Pelagia se sentó delante de él, apartó unos cabellos que le caían a la cara por la fuerza de la costumbre y preguntó:
– ¿De qué se trata, papá?
Él la contempló allí sentada con las manos sobre el regazo, una expresión expectante en su mirada y en los labios una modosa sonrisa. Su apariencia de pulcra inocencia le recordó lo que quería decirle. Cualquier persona, y especialmente una hija, capaz de un aspecto tan dulce y virginal estaba evidentemente metida en alguna travesura o alguna falta leve.
– No me ha pasado inadvertido, Pelagia, que estás enamorada del capitán.

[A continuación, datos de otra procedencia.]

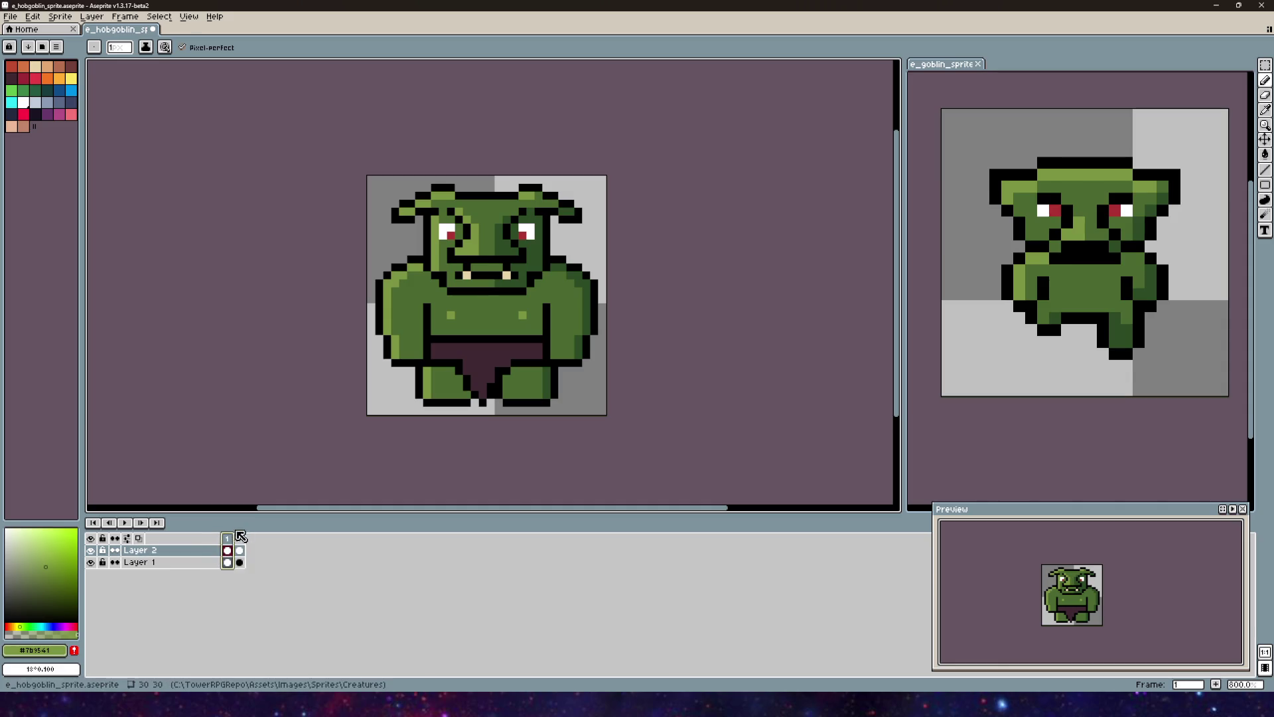
scroll(444, 281, "down", 1)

Ella se ruborizó hasta las cejas, puso cara de pánico y empezó a balbucear:
– ¿Del capitán? -repitió absurdamente.
– Sí, del capitán, nuestro involuntario aunque encantador huésped. Ese que toca la mandolina a la luz de la luna y te trae pasteles italianos que tú no siempre crees conveniente compartir con tu padre, siendo éste la única persona a la que supones a la vez ciega e imbécil.
– ¡Papakis! -protestó ella, incapaz sin embargo de añadir ninguna cosa articulada a su interjección.
– Hasta el cuello y las orejas se te han puesto colorados -observó el doctor, gozando con el desconcierto de su hija y echando deliberadamente más leña al fuego.
– Pero papá…
El doctor hizo un extravagante ademán con su pipa:
– Realmente no se trata de discutir o negar este particular, porque está muy claro. El diagnóstico ha sido confirmado. Hablemos mejor de lo que ello implica. Por cierto, a mí me parece evidente que él también se ha enamorado de ti.
– No ha dicho semejante cosa, papakis. ¿Por qué tratas de acosarme? Estoy empezando a enfadarme. ¿Cómo puedes decir eso?